The past three seasons of Stanford football will be remembered for the dazzling play of quarterback Andrew Luck. But the team’s back-to-back BCS bowl appearances would have been unlikely without a pair of All-American offensive lineman who are expected to join Luck as first-round selections in Thursday’s NFL draft.
Offensive tackle Jonathan Martin and guard David DeCastro didn’t just provide the protection that allowed Luck to pick apart Pac-12 Conference defenses with surgical precision; they also dug holes for a running game that compiled the three highest single-season rushing totals in school history.
“No. 1, you’ve got to have a great quarterback to win championships,” said former Cardinal offensive line coach Tim Drevno, who left after the 2010 season to join the 49ers. “No. 2, you need great offensive and defensive lines — and you saw that there.”
DeCastro is expected to be the first guard chosen in this year’s draft (ESPN’s Mel Kiper has him projected to go to the Cincinnati Bengals at No. 17), while Martin is projected to be the third offensive tackle selected behind USC’s Matt Kalil and Iowa’s Riley Reiff (No. 23 in Kiper’s mock draft).
It isn’t a shock that NFL teams are eager to add either of these men to their lines: they’re both huge (DeCastro is 6-foot-5, 315 pounds; Martin is 6-foot-6, 312 pounds), athletic and intellectually gifted.

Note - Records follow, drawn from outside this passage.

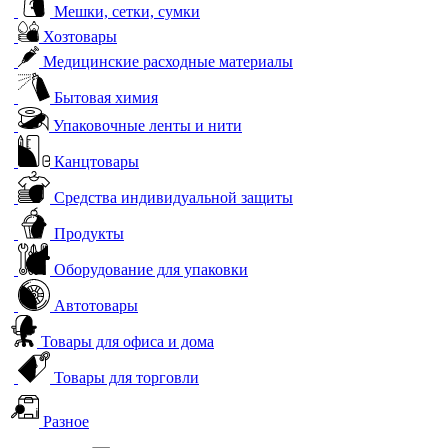
Мешки, сетки, сумки
Хозтовары
Медицинские расходные материалы
Бытовая химия
Упаковочные ленты и нити
Канцтовары
Средства индивидуальной защиты
Продукты
Оборудование для упаковки
Автотовары
Товары для офиса и дома
Товары для торговли
Разное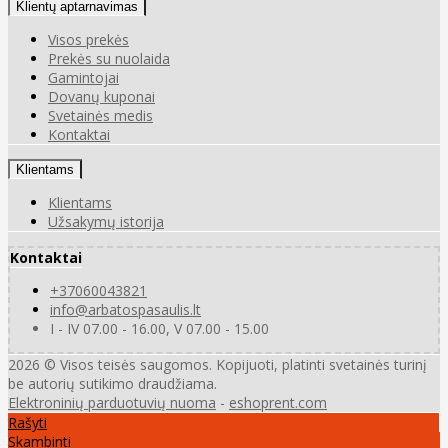
Klientų aptarnavimas
Visos prekės
Prekės su nuolaida
Gamintojai
Dovanų kuponai
Svetainės medis
Kontaktai
Klientams
Klientams
Užsakymų istorija
Kontaktai
+37060043821
info@arbatospasaulis.lt
I - IV 07.00 - 16.00, V 07.00 - 15.00
2026 © Visos teisės saugomos. Kopijuoti, platinti svetainės turinį
be autorių sutikimo draudžiama.
Elektroninių parduotuvių nuoma
-
eshoprent.com
Rašyti
Skambinti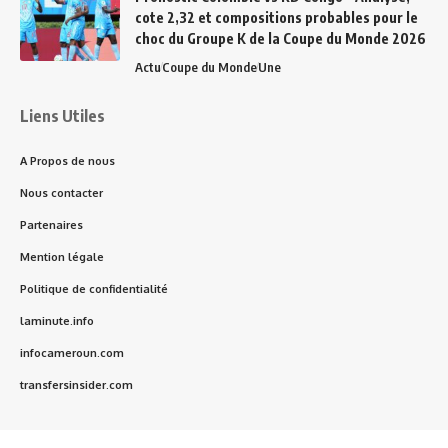
cote 2,32 et compositions probables pour le
choc du Groupe K de la Coupe du Monde 2026
Actu
Coupe du Monde
Une
Liens Utiles
A Propos de nous
Nous contacter
Partenaires
Mention légale
Politique de confidentialité
laminute.info
infocameroun.com
transfersinsider.com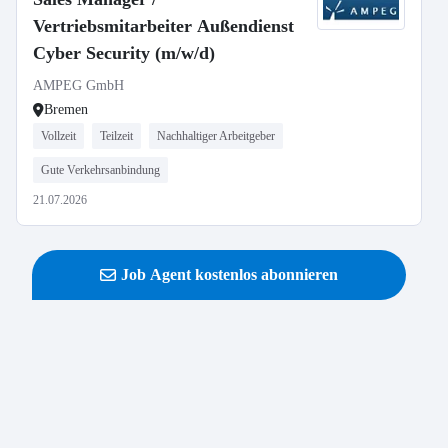
Vertriebsmitarbeiter Außendienst
Cyber Security (m/w/d)
AMPEG GmbH
Bremen
Vollzeit
Teilzeit
Nachhaltiger Arbeitgeber
Gute Verkehrsanbindung
21.07.2026
Job Agent kostenlos abonnieren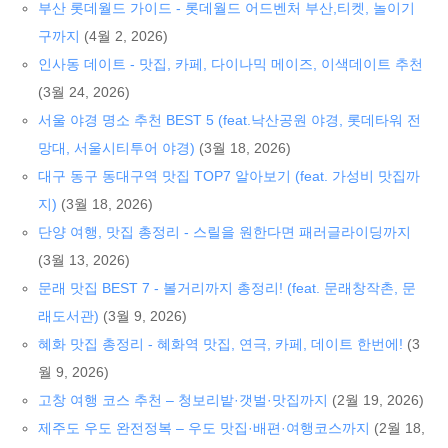
부산 롯데월드 가이드 - 롯데월드 어드벤처 부산,티켓, 놀이기
구까지
(4월 2, 2026)
인사동 데이트 - 맛집, 카페, 다이나믹 메이즈, 이색데이트 추천
(3월 24, 2026)
서울 야경 명소 추천 BEST 5 (feat.낙산공원 야경, 롯데타워 전
망대, 서울시티투어 야경)
(3월 18, 2026)
대구 동구 동대구역 맛집 TOP7 알아보기 (feat. 가성비 맛집까
지)
(3월 18, 2026)
단양 여행, 맛집 총정리 - 스릴을 원한다면 패러글라이딩까지
(3월 13, 2026)
문래 맛집 BEST 7 - 볼거리까지 총정리! (feat. 문래창작촌, 문
래도서관)
(3월 9, 2026)
혜화 맛집 총정리 - 혜화역 맛집, 연극, 카페, 데이트 한번에!
(3
월 9, 2026)
고창 여행 코스 추천 – 청보리밭·갯벌·맛집까지
(2월 19, 2026)
제주도 우도 완전정복 – 우도 맛집·배편·여행코스까지
(2월 18,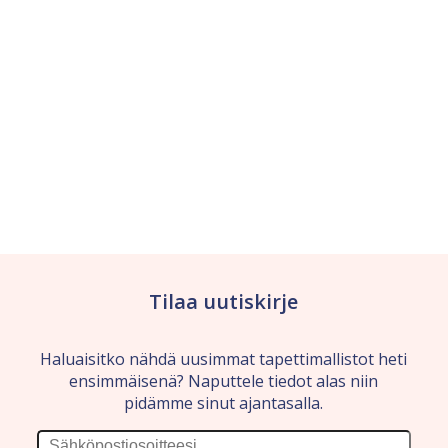
Tilaa uutiskirje
Haluaisitko nähdä uusimmat tapettimallistot heti
ensimmäisenä? Naputtele tiedot alas niin
pidämme sinut ajantasalla.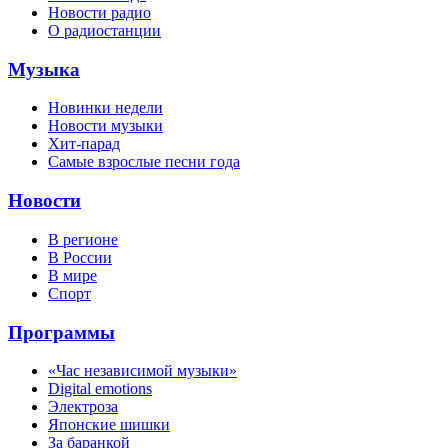
Новости радио
О радиостанции
Музыка
Новинки недели
Новости музыки
Хит-парад
Самые взрослые песни года
Новости
В регионе
В России
В мире
Спорт
Программы
«Час независимой музыки»
Digital emotions
Электроза
Японскиe шишки
За баранкой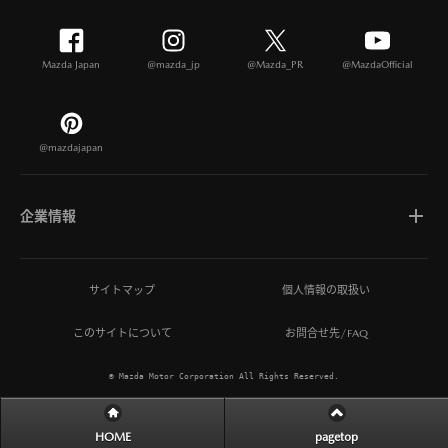
Mazda Japan
@mazda_jp
@Mazda_PR
@MazdaOfficial
@mazdajapan
企業情報
マツダについて
サイトマップ
個人情報の取扱い
このサイトについて
お問合せ先/FAQ
ひとを想う価値創造
© Mazda Motor Corporation All Rights Reserved.
MAZDA MIRAI BASE
HOME
pagetop
サステナビリティ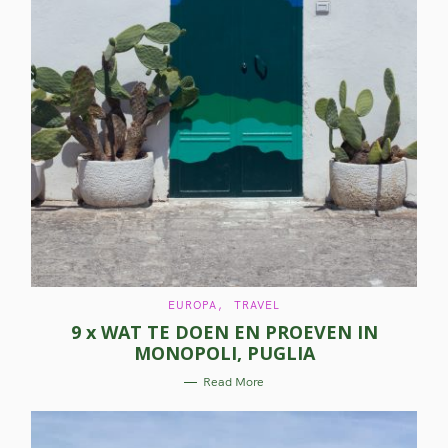
C
EUROPA
TRAVEL
A
9 x WAT TE DOEN EN PROEVEN IN
T
E
MONOPOLI, PUGLIA
G
O
R
Read More
I
E
S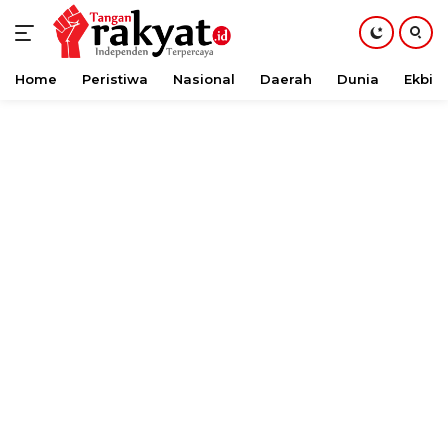
Home
Peristiwa
Nasional
Daerah
Dunia
Ekbis
Langsung
ke
konten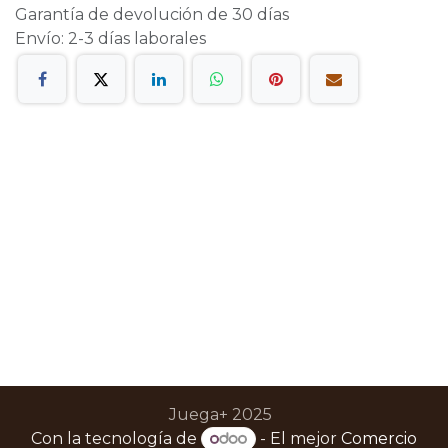
Garantía de devolución de 30 días
Envío: 2-3 días laborales
Juega+ 2025
Con la tecnología de
- El mejor
Comercio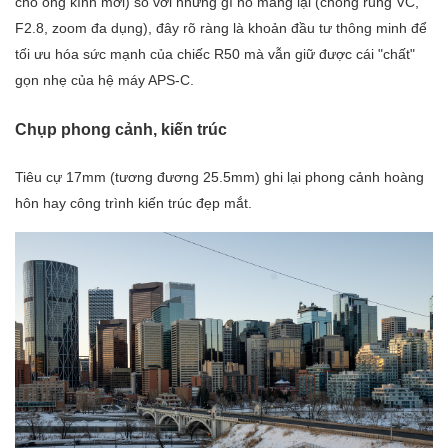
cho ống kính mới) so với những gì nó mang lại (chống rung VC,
F2.8, zoom đa dụng), đây rõ ràng là khoản đầu tư thông minh để
tối ưu hóa sức mạnh của chiếc R50 mà vẫn giữ được cái "chất"
gọn nhẹ của hệ máy APS-C.
Chụp
phong cảnh, kiến trúc
Tiêu cự 17mm (tương đương 25.5mm) ghi lại phong cảnh hoàng
hôn hay công trình kiến trúc đẹp mắt.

DeCastro is an elite pull and combination blocker, who can work up to the second level and redirect when necessary.
“He’s the prototypical offensive guard,” Martin said of his Cardinal teammate. “The guy’s a freak of nature.”
Martin, on the other hand, was born to guard the blind side with his quick feet, exceptional arm length and undisputed agility.
Behind Martin and DeCastro, Stanford was a power-running team, who just happened to have the country’s best young quarterback under center. The line called itself the Tunnel Workers Union for its blue-collar work ethic and set a school record for single-season rushing yards with 2,837 in 2009.
The team amassed Stanford’s second-highest rushing total a year later, but Martin and DeCastro’s best work might have come last season when they produced the third-best rushing season in school history with three new pieces on the line.
“That wouldn’t have gotten done if they weren’t tremendous leaders,” Drevno said. “Those guys did a great job of getting everyone on the same page.”
They also provided Secret Service-like protection to Luck. In three years, the line gave up a total of 24 sacks, allowing Luck to set school records for touchdown passes, completion percentage and passing efficiency.
But Martin said the relationship was reciprocal; the NFL’s projected top pick had a tendency to make the line look good, too.
“It definitely helps when safeties and cornerbacks are worried about Luck coming over the top,” he said, adding: “He was the ultimate teammate.”